Colloquia

Summary

A multi-axis approach to additive manufacturing breaks the paradigm of planar 3D printing, enabling support-free printing of overhanging geometry, improved surface finish of oblique surfaces, and controlled mechanical anisotropy. These advancements yield reduced material and labor waste by eliminating the need for sacrificial support structures, through diminished physical material usage and circumvention of labor-intensive post-processing. Furthermore, the overall quality of parts is elevated, mitigating aliasing in shallow-angle surfaces inherent to the stratification of discrete layers.

Despite its potential, the widespread adoption of this technology faces hurdles in the domains of software and mechanical design. Adding degrees of freedom necessitates more complex path-planning algorithms and an accurate kinematic system. In order to harness the benefits of multi-axis additive manufacturing and ensure their practical implementation, it is crucial to make this technology accessible to a wider audience, particularly considering the significant contributions and limited resources of citizen-scientists within the 3D printing community. 
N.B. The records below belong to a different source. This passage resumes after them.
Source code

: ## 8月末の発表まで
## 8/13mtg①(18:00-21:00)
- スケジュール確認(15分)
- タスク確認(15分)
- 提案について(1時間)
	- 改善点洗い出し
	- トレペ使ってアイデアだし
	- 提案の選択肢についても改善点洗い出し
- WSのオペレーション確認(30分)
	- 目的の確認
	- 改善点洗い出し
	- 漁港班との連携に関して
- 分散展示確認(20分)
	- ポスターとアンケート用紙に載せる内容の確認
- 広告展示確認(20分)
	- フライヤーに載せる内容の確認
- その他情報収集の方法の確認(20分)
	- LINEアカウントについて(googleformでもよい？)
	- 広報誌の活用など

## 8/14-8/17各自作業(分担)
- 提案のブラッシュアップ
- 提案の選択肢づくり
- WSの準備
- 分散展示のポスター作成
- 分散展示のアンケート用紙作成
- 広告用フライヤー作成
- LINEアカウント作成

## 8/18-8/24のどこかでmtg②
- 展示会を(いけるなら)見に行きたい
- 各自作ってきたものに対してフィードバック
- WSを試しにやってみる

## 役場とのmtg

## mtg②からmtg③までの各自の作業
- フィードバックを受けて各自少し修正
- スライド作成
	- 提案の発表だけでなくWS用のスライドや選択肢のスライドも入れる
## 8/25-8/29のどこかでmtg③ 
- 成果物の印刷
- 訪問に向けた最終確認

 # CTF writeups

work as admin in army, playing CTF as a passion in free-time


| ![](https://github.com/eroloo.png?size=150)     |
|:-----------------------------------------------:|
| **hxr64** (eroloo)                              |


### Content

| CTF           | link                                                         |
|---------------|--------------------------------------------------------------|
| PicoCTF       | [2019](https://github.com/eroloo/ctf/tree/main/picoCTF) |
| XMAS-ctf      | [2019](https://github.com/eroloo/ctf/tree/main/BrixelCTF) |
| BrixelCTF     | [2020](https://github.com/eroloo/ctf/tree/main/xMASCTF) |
Therefore, this thesis investigates the accessibility of multi-axis additive manufacturing technology through the development and validation of an open-design, self-replicating, low-cost retrofit for consumer-grade desktop 3D printers. To maximize build volume and kinematic accuracy, a 2-axis print-head was designed. Path-planning algorithms were developed and implemented to successfully print sample parts, showcasing the printer's ability to overcome the limitations of conventional printers while avoiding new drawbacks. The sample parts encompassed various geometries and sizes, serving as evidence of the printer's capability to produce intricate, large-scale components with unsupported overhanging features and smooth oblique surfaces. The surface quality and accuracy of the parts were evaluated in comparison to equivalent parts printed using a typical 3-axis process. 

The work intends to generate interest in multi-axis additive manufacturing within the vast citizen-scientist community of 3D printing, to accelerate further development in the field.